### Teks Pilihan ###

Pastor Tolentino melanjutkan dengan mengatakan bahwa Sabda Bahagia lebih dari sekedar hukum. Sabda Bahagia adalah "konfigurasi kehidupan, panggilan keberadaan yang sesungguhnya". Dengan cara ini, Sabda Bahagia mencerahkan jalan bagi Gereja dan bagi umat manusia ketika kita berjalan menuju cakrawala eskatologis.
Sabda Bahagia Yesus bukan hanya kata-kata yang Ia wartakan. "Sabda Bahagia memainkan peran sebagai kunci untuk membaca keseluruhan hidup-Nya". Kita menemukan di dalam diri Yesus suatu model untuk menjalani masing-masing Sabda Bahagia.
Terutama, bagi kita umat kristiani, Sabda Bahagia adalah "potret diri Dia yang mengucapkannya". Pastor Tolentino mengatakan bahwa bagi Yesus potret diri ini "adalah gambaran diri-Nya sendiri yang terus-menerus diungkapkan-Nya kepada kita dan membekas pada hati kita. "Potret diri adalah model yang seharusnya kita gunakan untuk" mengubah gambaran kita sendiri".
Allah menginginkan kehidupan kita sesuai dengan Sabda Bahagia. Hal ini mendorong Pastor Tolentino untuk mengajukan pertanyaan : "Tetapi apa yang telah kita dapatkan dari Injil Sabda Bahagia? Bagaimana kita telah mewartakannya? Bagaimana kita mengamalkannya?" Apakah kita melihat orang-orang yang berkabung, orang-orang yang membutuhkan penghiburan, orang-orang yang lapar dan dahaga akan keadilan, para pembawa damai? Jika kita melakukannya, Pastor Tolentino mengamati, "dengan berada di pihak mereka", Gereja akan menemukan kembali perutusannya.
Perumpamaan yang paling baik untuk menggambarkan "orang-orang yang berbahagia" adalah perumpamaan para tamu pernikahan (Luk 14:15-24). Setelah tamu undangan menolak datang, "orang miskin, orang timpang, orang buta, dan orang lumpuh" diundang. "Gereja bukanlah swbuah klub eksklusif, tertutup, senang dalam mengukur siapa yang akan dikucilkan. Gereja harus tetap membuka pintu dan, dengan kunci yang menyertakan, di dalam dirinya cermin persimpangan jalan dunia".
Dalam meditasinya pada hari Kamis siang 22 Februari 2018, Pastor José Tolentino Mendoça mengajak untuk mendengarkan rasa dahaga orang-orang yang tinggal di pinggiran. Dengan melakukan itu, ia berkata, "Gereja akan menemukan kembali dirinya".

###

Petunjuk:
**a.** Jawab pertanyaan berikut berdasarkan teks tentang Sabda Bahagia di atas.
(i) Perumpamaan apa yang disebut paling baik untuk menggambarkan "orang-orang yang berbahagia"?
(ii) Kapan Pastor José Tolentino Mendoça menyampaikan meditasinya?
(iii) Menurut teks, Sabda Bahagia memainkan peran sebagai apa bagi hidup Yesus?
**b.** Salin dengan tepat sebagian teks tentang Sabda Bahagia di atas. Mulailah pada kata-kata "Sabda Bahagia Yesus" dan berhenti setelah "masing-masing Sabda Bahagia.".
**c.** Lanjutkan teks tentang Sabda Bahagia di atas, mulai setelah kalimat terakhirnya.

### Data Hasil Ekstraksi ###

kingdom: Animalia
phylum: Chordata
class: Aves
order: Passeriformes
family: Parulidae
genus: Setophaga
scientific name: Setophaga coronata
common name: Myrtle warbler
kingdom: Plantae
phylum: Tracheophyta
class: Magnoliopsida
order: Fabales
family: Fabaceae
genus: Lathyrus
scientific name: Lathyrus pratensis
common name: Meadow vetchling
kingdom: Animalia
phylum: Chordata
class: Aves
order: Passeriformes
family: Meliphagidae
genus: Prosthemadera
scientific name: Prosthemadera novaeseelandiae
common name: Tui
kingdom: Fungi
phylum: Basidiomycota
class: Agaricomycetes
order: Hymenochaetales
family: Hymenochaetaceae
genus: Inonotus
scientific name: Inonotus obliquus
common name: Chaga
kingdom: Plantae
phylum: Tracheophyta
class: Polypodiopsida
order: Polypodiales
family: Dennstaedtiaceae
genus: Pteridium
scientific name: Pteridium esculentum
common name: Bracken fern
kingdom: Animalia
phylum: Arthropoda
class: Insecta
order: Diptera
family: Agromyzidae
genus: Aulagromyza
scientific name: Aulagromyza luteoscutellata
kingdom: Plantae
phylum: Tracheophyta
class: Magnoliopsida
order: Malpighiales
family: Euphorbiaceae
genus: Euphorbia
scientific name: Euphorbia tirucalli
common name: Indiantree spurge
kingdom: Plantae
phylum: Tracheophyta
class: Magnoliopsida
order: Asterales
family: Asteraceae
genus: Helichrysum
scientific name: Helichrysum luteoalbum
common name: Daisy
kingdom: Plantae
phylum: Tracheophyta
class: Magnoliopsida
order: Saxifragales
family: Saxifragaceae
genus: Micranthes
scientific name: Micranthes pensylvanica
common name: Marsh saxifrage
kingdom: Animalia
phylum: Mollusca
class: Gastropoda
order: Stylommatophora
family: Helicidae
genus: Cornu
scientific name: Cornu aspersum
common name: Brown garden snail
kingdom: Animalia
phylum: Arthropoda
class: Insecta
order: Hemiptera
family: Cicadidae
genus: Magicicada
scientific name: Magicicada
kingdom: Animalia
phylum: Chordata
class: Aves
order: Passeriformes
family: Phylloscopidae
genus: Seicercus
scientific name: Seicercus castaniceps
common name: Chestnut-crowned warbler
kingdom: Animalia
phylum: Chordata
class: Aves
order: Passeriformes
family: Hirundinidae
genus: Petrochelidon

###

Jawaban:
**a.**
(i) Perumpamaan para tamu pernikahan (Luk 14:15-24).
(ii) Pada hari Kamis siang, 22 Februari 2018.
(iii) Sebagai kunci untuk membaca keseluruhan hidup-Nya.

**b.**
Sabda Bahagia Yesus bukan hanya kata-kata yang Ia wartakan. "Sabda Bahagia memainkan peran sebagai kunci untuk membaca keseluruhan hidup-Nya". Kita menemukan di dalam diri Yesus suatu model untuk menjalani masing-masing Sabda Bahagia.

**c.**
Menjaga agar mata kita tetap terbuka untuk melihat apa yang sedang terjadi di dunia ini sangat penting bagi kehidupan rohani, kata Pastor Tolentino. Jika tidak, kita menjadi nyaman dan kita menghindari tanggung jawab sosial kita. Ia mengingatkan kita bahwa "suara Allah seharusnya selalu menghadapkan kita dengan pertanyaan primordial : 'Di manakah saudaramu'?".
Pertanyaan rohani tentang rasa dahaga akan tetap tidak lengkap jika tidak membawa kita lebih dekat terhadap "rasa dahaga harfiah dan dasariah yang menyiksa dan membatasi keberadaan begitu banyak orang sezaman kita", katanya. 30% penduduk dunia tidak memiliki akses terhadap air minum di rumah-rumah mereka. Inilah rasa dahaga yang dijalani oleh orang-orang yang berada di pinggiran yang menyerukan sebuah "penyesuaian yang mendesak dari pertobatan otentik kehidupan dan hati", kata Pastor Tolentino.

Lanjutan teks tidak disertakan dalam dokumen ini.